In February, these five DHBs granted themselves extensions under the Official Information Act. Last month they all replied with a co-ordinated response, saying they could not supply the information.
But they did supply a variety of information at the DHB level, not surgeon level, on complication and death rates for cardiothoracic surgery and neurosurgery. For statistical purposes, the numbers are small and no attempt has been made to adjust them for the different risk factors of the different populations so no comparative conclusions can be drawn.
The DHBs' spokesman on the Herald's request is Dr Nigel Millar, Canterbury DHB's chief medical officer.
He told the Herald in an interview that the DHBs do not hold the information we sought, although they are building the necessary systems and expect to have some of it in a year or two. Whether they release it to the public is another matter.
The Herald has asked the Office of the Ombudsman to rule on the DHBs' responses.

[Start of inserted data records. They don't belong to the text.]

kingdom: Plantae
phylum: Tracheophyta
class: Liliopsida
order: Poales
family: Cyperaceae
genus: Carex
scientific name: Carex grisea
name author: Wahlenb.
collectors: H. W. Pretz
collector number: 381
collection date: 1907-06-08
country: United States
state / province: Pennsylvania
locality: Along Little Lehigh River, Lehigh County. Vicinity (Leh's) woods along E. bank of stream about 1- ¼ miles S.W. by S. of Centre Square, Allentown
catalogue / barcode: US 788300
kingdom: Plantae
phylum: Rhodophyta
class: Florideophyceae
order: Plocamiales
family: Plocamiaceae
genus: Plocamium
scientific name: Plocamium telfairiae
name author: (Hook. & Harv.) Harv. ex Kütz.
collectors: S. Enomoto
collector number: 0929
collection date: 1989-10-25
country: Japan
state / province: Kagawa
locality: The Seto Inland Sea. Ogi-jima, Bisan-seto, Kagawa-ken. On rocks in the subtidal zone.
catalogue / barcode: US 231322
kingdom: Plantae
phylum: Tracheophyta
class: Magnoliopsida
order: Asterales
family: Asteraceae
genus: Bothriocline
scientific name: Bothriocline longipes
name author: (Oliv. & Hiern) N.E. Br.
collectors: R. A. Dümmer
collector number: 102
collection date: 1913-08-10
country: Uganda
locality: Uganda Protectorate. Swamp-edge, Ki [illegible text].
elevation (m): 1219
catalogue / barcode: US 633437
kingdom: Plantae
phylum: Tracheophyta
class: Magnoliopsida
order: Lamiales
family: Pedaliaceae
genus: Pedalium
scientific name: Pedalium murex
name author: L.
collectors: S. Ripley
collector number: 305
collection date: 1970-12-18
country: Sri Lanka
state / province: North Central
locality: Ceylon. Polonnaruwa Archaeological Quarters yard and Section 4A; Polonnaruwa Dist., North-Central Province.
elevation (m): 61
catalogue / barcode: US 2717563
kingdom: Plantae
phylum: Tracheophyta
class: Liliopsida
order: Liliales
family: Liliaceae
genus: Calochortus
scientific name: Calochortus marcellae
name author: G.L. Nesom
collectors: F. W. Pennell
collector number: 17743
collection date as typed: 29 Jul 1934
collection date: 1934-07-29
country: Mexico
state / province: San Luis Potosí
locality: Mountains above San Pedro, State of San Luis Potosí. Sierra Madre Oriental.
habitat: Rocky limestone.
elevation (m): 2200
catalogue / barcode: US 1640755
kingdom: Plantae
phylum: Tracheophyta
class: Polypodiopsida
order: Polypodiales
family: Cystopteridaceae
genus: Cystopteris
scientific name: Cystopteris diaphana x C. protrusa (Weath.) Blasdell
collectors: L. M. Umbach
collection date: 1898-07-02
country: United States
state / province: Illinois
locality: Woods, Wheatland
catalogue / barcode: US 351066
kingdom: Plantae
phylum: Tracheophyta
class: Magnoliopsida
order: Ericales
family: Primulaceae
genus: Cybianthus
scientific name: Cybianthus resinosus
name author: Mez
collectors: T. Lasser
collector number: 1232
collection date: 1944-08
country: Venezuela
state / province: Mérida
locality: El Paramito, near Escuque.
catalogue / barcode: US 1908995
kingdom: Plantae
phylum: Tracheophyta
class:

The UK National Health Service offers consultant outcome data to the public by various surgeries.
Partly because of the Herald's request, the Medical Council of New Zealand - which is not subject to the Official Information Act - circulated a public and health-sector discussion document calling for debate on data on individual doctors, localised services and regional and national health systems.
Council chairman Andrew Connolly said the main question is what is the value of accurate performance and outcome data.
"It is important to examine the arguments for making more performance and outcome data publicly available, particularly where it relates to individual clinicians. It needs to serve more than just a 'right to know' purpose."
Dr Millar doubted whether there would be agreement in the health sector to release surgeon level complication data.
He said a key problem New Zealand would face is the inherent unreliability of the results because of relatively small numbers of cases.
Citing a London study, he said: "To have a 60 per cent chance of showing a real doubling in mortality per surgeon in cardiac surgery you have to do around 180 procedures a year. Sixty per cent of the time you would find that difference and 40 per cent of the time it would be invisible to you."
"You are going to struggle to find and issue unless it's so extreme it's extraordinary."
"I'm not arguing against having this sort of information. There are just a lot of caveats."
"The work is under way in cardiac interventions. There's a programme running now that's been set up and led by a combination of district health boards, the Health IT Board, the cardiac surgeons and cardiologists to collect very precise data around cardiac intervention surgery and medical interventions."
Will this be able to provide data on individual surgeons and cardiologists?
"Yes it will be able to provide that. I don't know whether people will agree to that, but that information will be available.The primary reason for us to do this in the first instance is to improve the quality and safety of what we offer, and deal with and correct issues as they arise. Publication of it is of some utility ... but it's not the prime aim, the prime aim is to make things better."